DESCRIPTION OF THE TASK
Quote the passage on morphological awareness in reading from "Reading researchers distinguish" up to and including "and more reliable.".

## begin PAGE

Reading researchers distinguish between two levels at which a reader can process written words: the phonemic level, where individual sounds are matched to individual letters, and the morphological level, where meaningful chunks — roots, prefixes, suffixes — are recognized as units. Skilled readers operate primarily at the morphological level; they parse words into chunks rather than letters, which is faster, less effortful, and more reliable.

For struggling readers, developing morphological awareness — the explicit knowledge that words are built from meaningful, recurring pieces — is one of the highest-leverage interventions available. Research by Carlisle, Nunes, and others shows that morphological awareness instruction produces significant gains in both word reading and reading comprehension, even for students with significant phonological deficits. The morpheme provides a processing unit larger than the phoneme and smaller than the whole word — a middle path between the overwhelming complexity of full decoding and the fragility of whole-word memorization.

Crucially, morphological patterns are consistent in ways that phoneme-grapheme correspondences are not. English spelling is notoriously irregular at the phonemic level — the same letter can represent multiple sounds, and the same sound can be spelled multiple ways. But morphemes are stable: the suffix –tion always sounds the same, regardless of the root it attaches to. This consistency makes morphological anchors especially valuable for dyslexic readers, whose phonological processing difficulties are compounded by the irregularity of English orthography.

## end PAGE
## begin RAW RECORDS

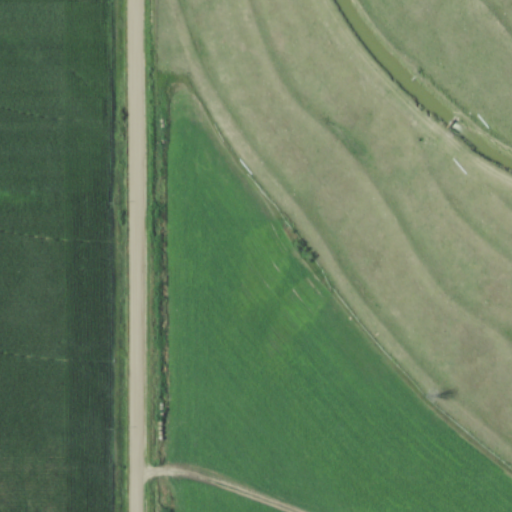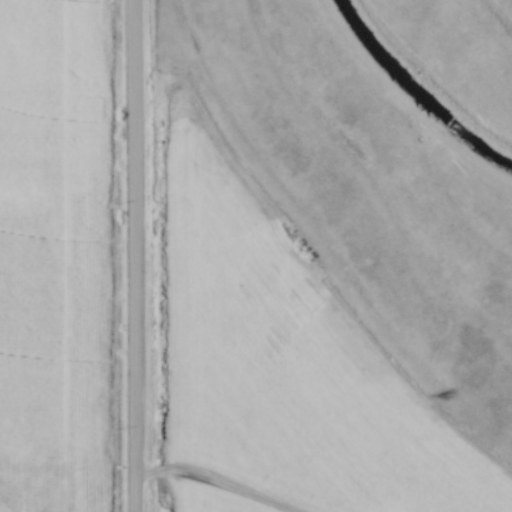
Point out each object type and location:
road: (130, 256)
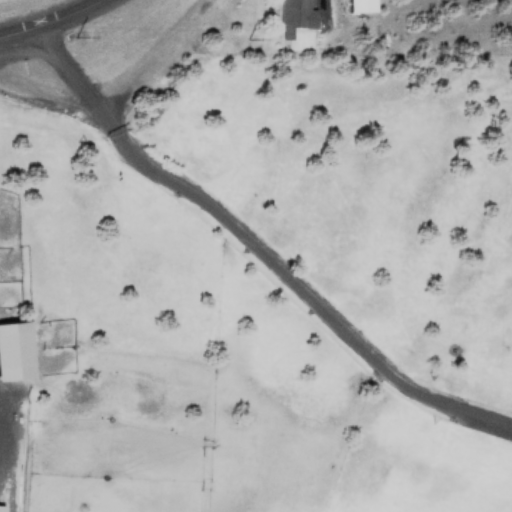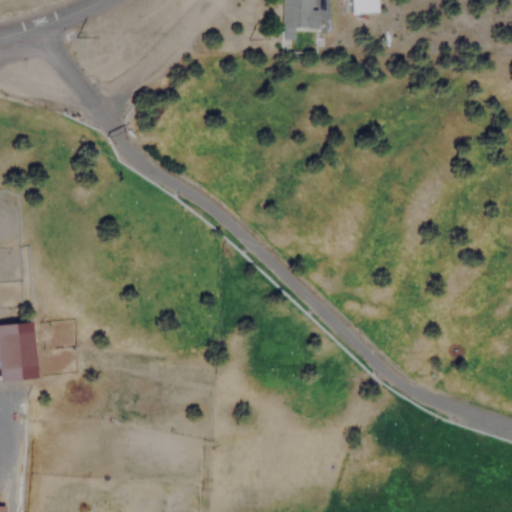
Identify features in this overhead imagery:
building: (355, 6)
building: (292, 16)
building: (293, 16)
road: (53, 20)
road: (258, 247)
building: (11, 351)
building: (12, 351)
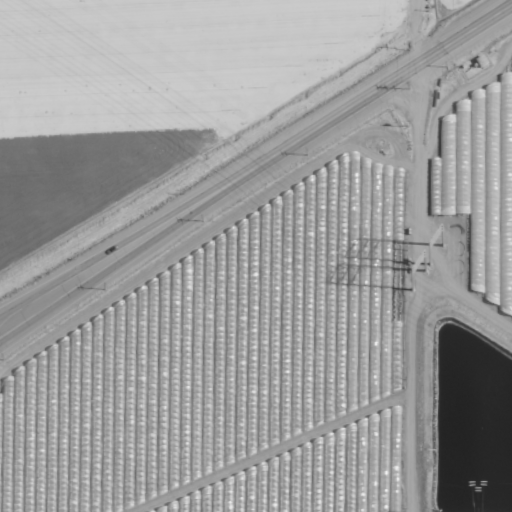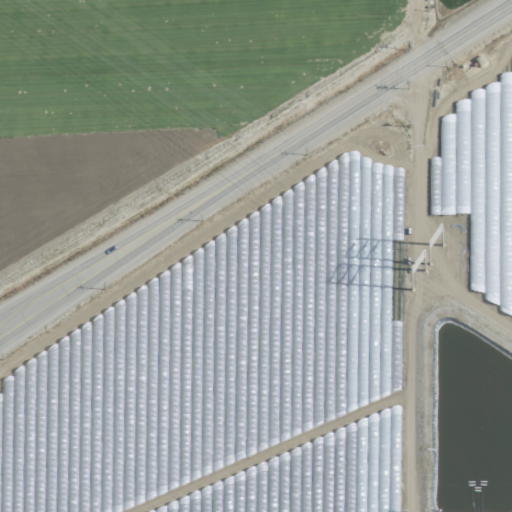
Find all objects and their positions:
crop: (153, 97)
road: (256, 166)
power tower: (444, 246)
power tower: (426, 272)
road: (416, 289)
crop: (265, 345)
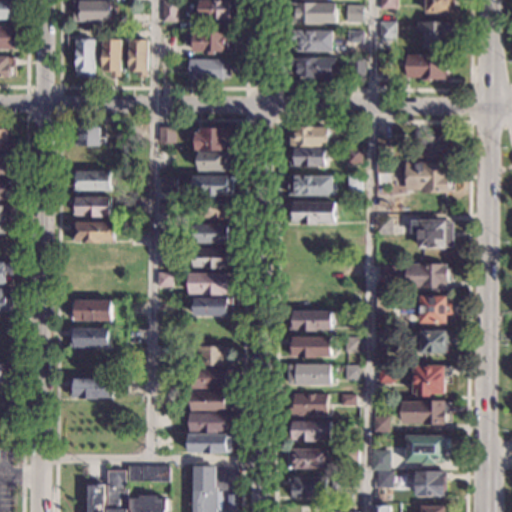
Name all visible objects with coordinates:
building: (388, 4)
building: (112, 5)
building: (388, 5)
building: (439, 6)
building: (440, 6)
building: (7, 9)
building: (217, 9)
building: (6, 10)
building: (91, 10)
building: (170, 10)
building: (217, 10)
building: (356, 11)
building: (91, 12)
building: (170, 12)
building: (316, 12)
building: (355, 12)
building: (313, 14)
building: (138, 25)
building: (388, 30)
building: (387, 31)
building: (437, 33)
building: (438, 34)
building: (356, 36)
building: (8, 37)
building: (356, 37)
building: (8, 38)
building: (168, 40)
building: (314, 40)
building: (210, 41)
building: (312, 41)
building: (208, 42)
building: (111, 56)
building: (138, 56)
road: (27, 57)
building: (85, 57)
building: (112, 57)
building: (138, 57)
building: (85, 58)
road: (110, 64)
building: (6, 65)
building: (177, 65)
building: (384, 65)
road: (330, 66)
building: (357, 66)
building: (428, 66)
building: (4, 67)
building: (314, 67)
building: (357, 67)
building: (427, 67)
building: (313, 68)
building: (209, 69)
building: (209, 70)
road: (60, 88)
road: (280, 90)
road: (255, 103)
road: (497, 110)
road: (151, 120)
road: (374, 122)
building: (166, 134)
building: (88, 135)
building: (165, 135)
building: (309, 136)
building: (353, 136)
building: (88, 137)
building: (309, 137)
building: (213, 139)
building: (5, 142)
building: (384, 145)
building: (433, 146)
building: (384, 147)
building: (213, 148)
building: (432, 148)
building: (354, 155)
building: (308, 156)
building: (354, 157)
building: (307, 158)
building: (216, 161)
building: (3, 163)
building: (6, 163)
building: (382, 172)
building: (429, 176)
building: (429, 177)
building: (94, 180)
building: (92, 182)
building: (355, 182)
building: (168, 183)
building: (355, 183)
building: (167, 185)
building: (213, 185)
building: (311, 185)
building: (213, 186)
building: (311, 186)
building: (5, 188)
building: (4, 189)
building: (137, 205)
building: (94, 206)
building: (91, 207)
building: (166, 207)
building: (215, 209)
building: (216, 209)
building: (314, 212)
building: (312, 213)
building: (4, 219)
building: (5, 220)
building: (382, 224)
building: (383, 226)
road: (487, 226)
road: (152, 230)
building: (93, 231)
building: (93, 232)
building: (166, 232)
building: (212, 233)
building: (213, 233)
building: (433, 233)
building: (433, 234)
road: (42, 255)
road: (263, 256)
road: (369, 256)
building: (211, 257)
building: (213, 258)
building: (387, 269)
building: (387, 270)
building: (5, 272)
building: (5, 272)
building: (426, 276)
building: (425, 277)
building: (165, 279)
building: (165, 281)
building: (209, 283)
building: (210, 283)
building: (5, 298)
building: (6, 298)
road: (24, 302)
building: (384, 303)
building: (384, 304)
building: (165, 306)
building: (211, 306)
building: (213, 307)
building: (425, 308)
building: (91, 309)
building: (434, 309)
building: (90, 311)
building: (313, 320)
building: (353, 320)
building: (312, 321)
building: (165, 330)
building: (214, 331)
building: (89, 337)
building: (89, 338)
building: (383, 341)
building: (435, 341)
building: (383, 342)
building: (431, 342)
building: (353, 345)
building: (313, 346)
building: (352, 346)
building: (311, 347)
building: (164, 350)
building: (213, 355)
building: (214, 355)
building: (3, 372)
building: (353, 372)
building: (3, 373)
building: (352, 373)
building: (309, 374)
building: (309, 375)
building: (386, 375)
building: (386, 375)
building: (210, 378)
building: (212, 379)
building: (428, 379)
building: (429, 380)
building: (92, 387)
building: (91, 389)
building: (348, 399)
building: (348, 400)
building: (209, 401)
building: (211, 403)
building: (310, 404)
building: (308, 405)
building: (425, 411)
building: (425, 412)
building: (208, 421)
building: (209, 423)
building: (381, 423)
building: (381, 425)
building: (312, 430)
building: (310, 431)
building: (210, 443)
building: (209, 444)
building: (427, 448)
building: (427, 449)
road: (498, 454)
building: (352, 455)
building: (311, 458)
road: (150, 459)
building: (308, 459)
building: (381, 460)
road: (485, 461)
building: (382, 466)
building: (149, 473)
building: (149, 473)
road: (20, 477)
building: (384, 480)
parking lot: (5, 481)
building: (431, 483)
building: (429, 484)
building: (306, 487)
building: (309, 489)
building: (207, 490)
road: (484, 490)
building: (117, 491)
building: (117, 492)
building: (199, 493)
building: (95, 498)
building: (96, 499)
building: (148, 504)
building: (148, 504)
building: (380, 508)
building: (432, 508)
building: (380, 509)
building: (432, 509)
building: (342, 511)
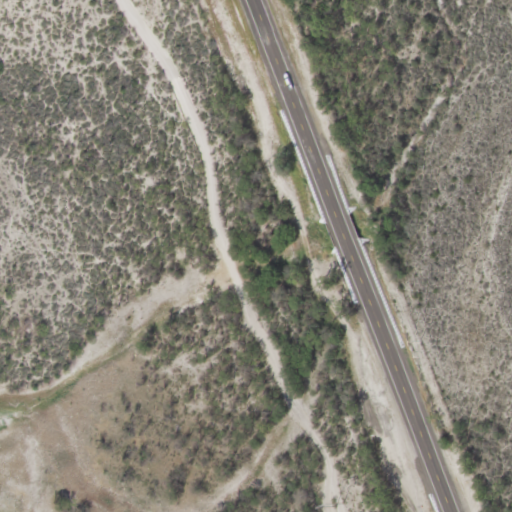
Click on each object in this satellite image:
road: (354, 255)
power tower: (337, 506)
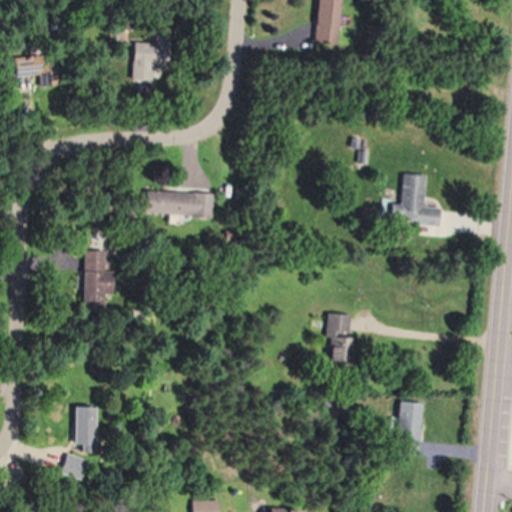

## end RAW RECORDS

RESPONSE TO THE EXERCISE
Reading researchers distinguish between two levels at which a reader can process written words: the phonemic level, where individual sounds are matched to individual letters, and the morphological level, where meaningful chunks — roots, prefixes, suffixes — are recognized as units. Skilled readers operate primarily at the morphological level; they parse words into chunks rather than letters, which is faster, less effortful, and more reliable.